A cell extends a threadlike tube to a neighbor, attaches, and transfers a small organelle from one cell to the other. Such a scenario describes a newly discovered type of cell-to-cell communication [Science, 303, 1007 (2004)].
“The discovery is spectacular,” says Owe Orwar, professor of biophysical chemistry at Chalmers University of Technology, Göteborg, Sweden. Orwar has helped develop artificial systems that demonstrate similar transport (C&EN, May 19, 2003, page 14).
No one, however, has previously observed such behavior in a natural system, says Hans-Hermann Gerdes, lead author of the study, professor of biomedicine at the University of Bergen, Norway, and professor of neurobiology at the University of Heidelberg, Germany. The narrow tubes, or what the researchers call “tunneling nanotubes” (TNTs), are extremely delicate. Just changing the media in a culture plate can destroy them. Moreover, cells often have a mass of stringlike protrusions extending outward. Catching the right microscopic view where one tube attaches to two cells in the same plane is unusual. Graduate student Amin Rustom first spotted the tubes in live, cultured rat cells and followed up to fully characterize the structures.
Each tube consists of an outer phospholipid layer continuous with each cell’s plasma membrane and an inner core made up of the protein actin.
The thin tubes can be quite long for their delicacy—up to several cell diameters. Tube diameters range from 50 to 200 nm. The tubes are taut and are often found between cells that are moving apart, as if the tubes form when cells are near and extend as the cells diverge. But tubes also form between cells that are already some distance apart. Gerdes and colleagues watched as one cell sent out multiple arms (filopodia) in the direction of the target cell. Once one arm connected, which took about four minutes, the other filopodia disappeared.

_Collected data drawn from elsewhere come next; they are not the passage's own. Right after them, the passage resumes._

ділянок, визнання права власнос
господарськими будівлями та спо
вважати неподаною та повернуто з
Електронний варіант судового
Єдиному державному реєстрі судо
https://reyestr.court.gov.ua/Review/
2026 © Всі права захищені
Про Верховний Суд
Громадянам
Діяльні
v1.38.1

Small molecules and cell cytoplasm are blocked from traveling through the tubes. Gerdes suspects that the actin core essentially plugs each tube, and only organelles that become associated with the actin core move through the tube.

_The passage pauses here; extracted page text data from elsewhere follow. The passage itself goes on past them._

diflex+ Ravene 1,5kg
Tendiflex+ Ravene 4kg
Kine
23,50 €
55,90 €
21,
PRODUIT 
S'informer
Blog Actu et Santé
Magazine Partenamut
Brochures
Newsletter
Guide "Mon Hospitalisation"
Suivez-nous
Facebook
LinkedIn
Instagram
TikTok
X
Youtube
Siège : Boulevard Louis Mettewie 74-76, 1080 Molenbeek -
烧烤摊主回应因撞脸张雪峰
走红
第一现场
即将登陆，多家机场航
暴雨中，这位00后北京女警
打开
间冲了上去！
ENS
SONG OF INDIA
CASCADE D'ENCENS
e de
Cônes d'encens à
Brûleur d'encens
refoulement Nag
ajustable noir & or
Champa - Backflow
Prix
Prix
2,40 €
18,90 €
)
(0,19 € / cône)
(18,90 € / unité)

The European researchers watched endosomes—small organelles that form by budding off the plasma membrane—travel through the tubes, moving at a speed of about 25 nm per second and in one direction only. (Plasma membrane proteins also travel from cell to cell on the outside of the tube because of the continuous plasma membrane.)

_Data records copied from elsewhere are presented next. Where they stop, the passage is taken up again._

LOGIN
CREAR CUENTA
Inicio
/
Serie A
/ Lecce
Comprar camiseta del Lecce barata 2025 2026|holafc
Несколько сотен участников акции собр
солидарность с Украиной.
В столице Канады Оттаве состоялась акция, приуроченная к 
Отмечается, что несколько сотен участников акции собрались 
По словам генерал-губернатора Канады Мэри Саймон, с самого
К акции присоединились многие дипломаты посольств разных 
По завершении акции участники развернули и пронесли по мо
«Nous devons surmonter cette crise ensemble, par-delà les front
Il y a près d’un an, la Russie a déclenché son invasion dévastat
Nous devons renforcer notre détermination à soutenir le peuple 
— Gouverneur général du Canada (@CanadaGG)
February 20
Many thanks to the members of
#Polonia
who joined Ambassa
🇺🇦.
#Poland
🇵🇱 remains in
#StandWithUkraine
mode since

There are faster forms of cellular communication. But a slower, long-range organelle transfer may play a crucial role in development and maintenance of multicellular organisms, Gerdes says. TNTs may fit the description of known cell-to-cell communication scenarios, he says. For example, argosomes, which are endosome-like organelles, transfer differentiation signals to developing cells, but it has been difficult to explain the long-range communication known to occur. Gerdes suggests that other signals, including apoptosis and immunogenic signals, may also be relayed through TNTs.
“My opinion,” says Thomas B. Kornberg, professor of biochemistry and biophysics at the University of California, San Francisco, “is that this phenomenon is widespread and it is significant. Having said that, I think it is important to temper any conclusions that are based on the behavior of cells in culture.”
Finding out whether TNTs play a significant role in tissue will be harder, Gerdes says. The dense packing of tissue cells makes it difficult to see between them.
“This phenomenon is widespread and it is significant. Having said that, I think it is important to temper any conclusions that are based on the behavior of cells in culture.”